# Dry Firing Kimbers



## springerchop (Dec 6, 2009)

I've used azoom snap caps in some of my other autos ( Don't get on me for saying I have two Keltecs) :smt001

Any harm in using snaps caps for dry fire in my UCII? Seems the manual says it's ok to dry fire without them.

Thanks!


----------



## kevinm783 (Aug 9, 2009)

I've heard old timers say not to dry fire, but a gun enthusiast friend of mine said the he dry dumps all of his guns from various manufacturers, and has never had a problem...hope that helps.


----------



## Steve M1911A1 (Feb 6, 2008)

Although it's supposed to be OK to dry-fire M1911 clones, I don't. It's gotta be hard on the gun.
Use snap caps. Azoom makes really good ones.


----------



## DevilsJohnson (Oct 21, 2007)

Snap caps are just too cheap an insurance policy to not use them.

Provided information →
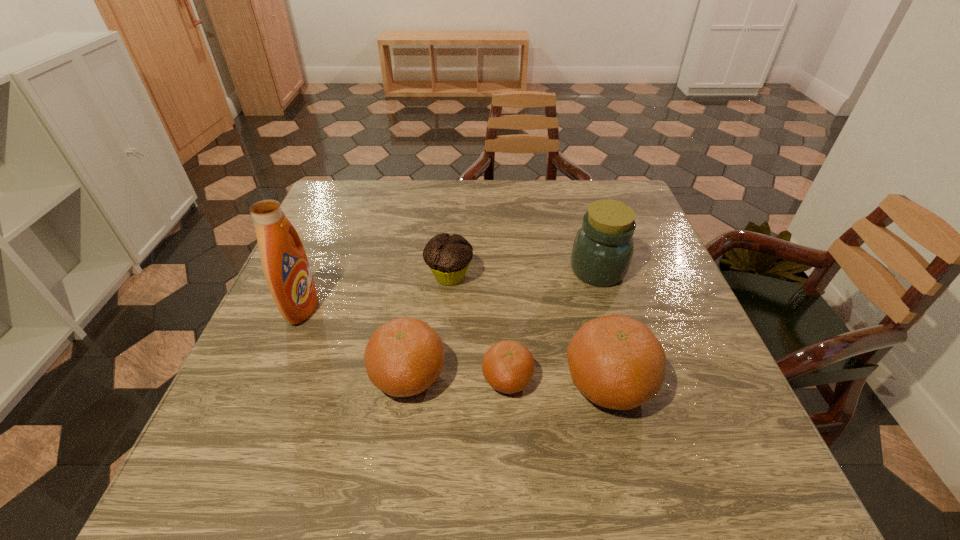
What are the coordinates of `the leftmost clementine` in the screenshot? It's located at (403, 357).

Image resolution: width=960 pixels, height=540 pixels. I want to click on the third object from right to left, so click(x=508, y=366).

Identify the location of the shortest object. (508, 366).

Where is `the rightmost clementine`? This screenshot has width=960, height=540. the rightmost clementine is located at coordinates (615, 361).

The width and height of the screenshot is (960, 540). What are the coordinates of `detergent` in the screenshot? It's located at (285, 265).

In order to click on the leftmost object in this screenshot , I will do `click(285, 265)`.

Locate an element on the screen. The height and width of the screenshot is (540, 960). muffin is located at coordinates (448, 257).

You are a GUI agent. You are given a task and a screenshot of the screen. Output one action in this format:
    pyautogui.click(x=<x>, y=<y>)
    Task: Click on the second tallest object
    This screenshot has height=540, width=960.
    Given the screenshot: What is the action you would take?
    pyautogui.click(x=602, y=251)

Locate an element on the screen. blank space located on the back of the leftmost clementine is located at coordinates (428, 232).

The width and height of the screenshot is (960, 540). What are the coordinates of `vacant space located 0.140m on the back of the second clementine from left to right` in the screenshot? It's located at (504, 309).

---

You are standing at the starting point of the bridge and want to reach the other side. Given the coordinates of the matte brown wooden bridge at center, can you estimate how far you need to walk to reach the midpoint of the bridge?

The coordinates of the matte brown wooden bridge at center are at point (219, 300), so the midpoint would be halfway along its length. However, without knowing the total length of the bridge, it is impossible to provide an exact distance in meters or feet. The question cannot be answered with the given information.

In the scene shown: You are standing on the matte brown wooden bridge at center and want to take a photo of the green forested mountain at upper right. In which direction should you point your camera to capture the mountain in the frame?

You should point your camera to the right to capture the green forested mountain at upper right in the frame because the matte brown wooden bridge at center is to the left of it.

Task →
Pick up the forum thread on dry firing Kimbers after its final post and carry it forward. The lines above come from a different source than the thread on dry firing Kimbers.

Answer box →
----------



## dosborn (Apr 17, 2009)

Steve M1911A1 said:


> Although it's supposed to be OK to dry-fire M1911 clones, I don't. It's gotta be hard on the gun.
> Use snap caps. Azoom makes really good ones.





DevilsJohnson said:


> Snap caps are just too cheap an insurance policy to not use them.


+1

I also use A-Zoom snap caps. Get the aluminum and not the plastic if you can. They are about $12-$15 for a package of 5.


----------



## kevinm783 (Aug 9, 2009)

HA!! I just died laughing at dosborn's pic signature. So true these days...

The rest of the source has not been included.